**Exercises**
**1.** In the article on Jamaal Williams, rewrite the passage from "Provo • Throughout" to "supporter: His mother.", replacing "shout-outs" with "tributes".
**2.** Answer these questions using the article on Jamaal Williams:
(a) Against which team is Williams expected to break BYU's career rushing record?
(b) What is Nicolle Williams's job?
(c) What is the name of Williams's father?

**Document passage**
BEGIN

This is an archived article that was published on sltrib.com in 2016, and information in the article may be outdated. It is provided only for personal research purposes and may not be reprinted.

Provo • Throughout his quest to break BYU's career rushing record, which will likely happen on Friday against Mississippi State, Jamaal Williams has credited coaches, offensive linemen, quarterbacks, receivers, fellow running backs, his sister and even opposing players.

Williams is famous for his epic and long-running shout-outs, along with dozens of other actions such as his pregame dancing and playing catch with fans in the stands that have made him one of the most popular athletes in school history. The 21-year-old senior reserves his biggest appreciation, however, for his biggest fan and supporter: His mother.

"She's the real hero in all of this," he said.

A single mother to Jamaal and younger sister Jaela, a sprinter on UNLV's track team, Nicolle Williams has never missed one of her son's BYU football games, home or away, and even attended a couple of games last year after Jamaal withdrew from school for personal reasons and skipped the 2015 season. She missed one of his high school games, but only because a flight back from a work trip was delayed.

A Riverside (Calif.) County sheriff's deputy, Nicolle figures she has made more than 50 flights to Provo since Jamaal signed with BYU in 2012 as a 17-year-old freshman from Summit High in Fontana, Calif.

"I am pretty much programmed now to be there," she said. "I know that highway from Salt Lake City to Provo pretty well."

Active on Twitter as ByuMomma (@uclagrad90), Nicolle is well-known to thousands of BYU fans, many of whom stop by on game days for a picture with the former UCLA hurdler and sprinter known as Nicolle Thompson when she was a college star in her own right before giving professional track a try in the early 1990s.

"Everyone knows and loves Jamaal's mom," quarterback Taysom Hill said. "She's a good friend. Every time I see her, I go give her a big hug. … It is great that she's around as much as she is."

Help from father figures

Jamaal Williams lights up when asked about his mother, but he is reluctant to talk about his father, Larry, whom he says is not a big part of his life. They haven't spoken in years, Williams said.

END

**Raw data**
BEGIN

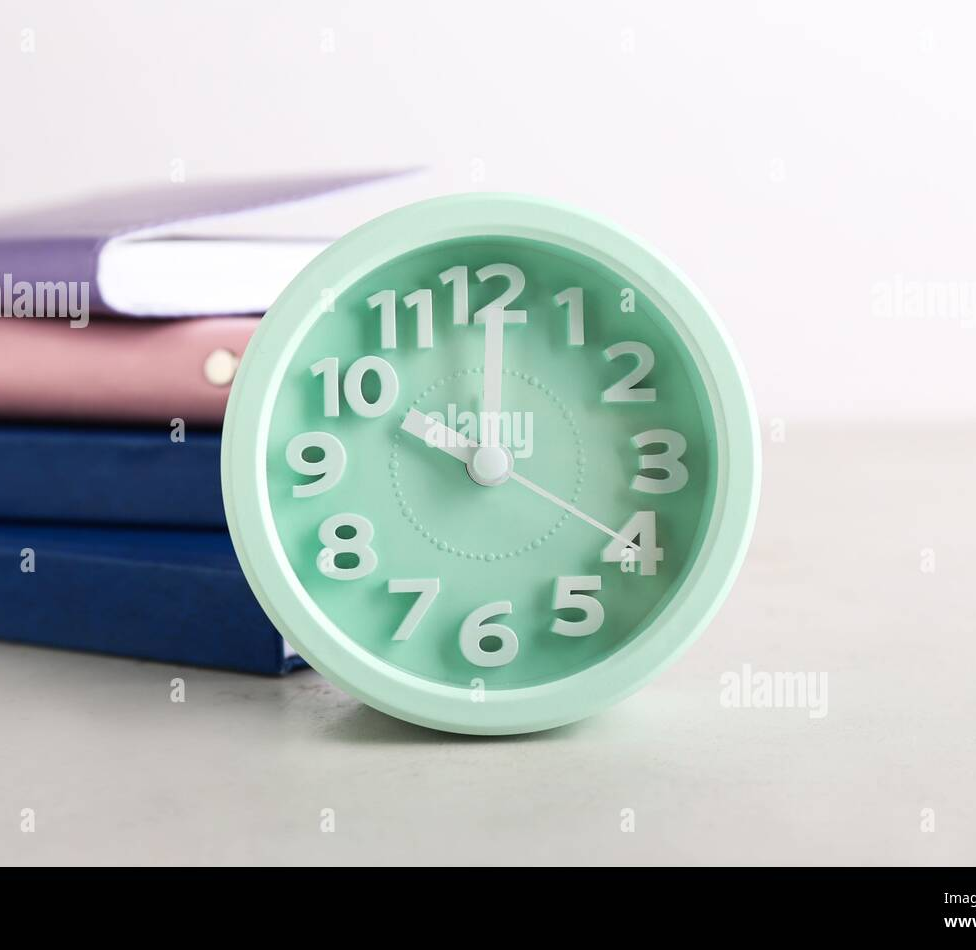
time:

END

**Solutions by task**
**1.**
Provo • Throughout his quest to break BYU's career rushing record, which will likely happen on Friday against Mississippi State, Jamaal Williams has credited coaches, offensive linemen, quarterbacks, receivers, fellow running backs, his sister and even opposing players.

Williams is famous for his epic and long-running tributes, along with dozens of other actions such as his pregame dancing and playing catch with fans in the stands that have made him one of the most popular athletes in school history. The 21-year-old senior reserves his biggest appreciation, however, for his biggest fan and supporter: His mother.

**2.**
(a) Mississippi State
(b) She is a Riverside (Calif.) County sheriff's deputy.
(c) Larry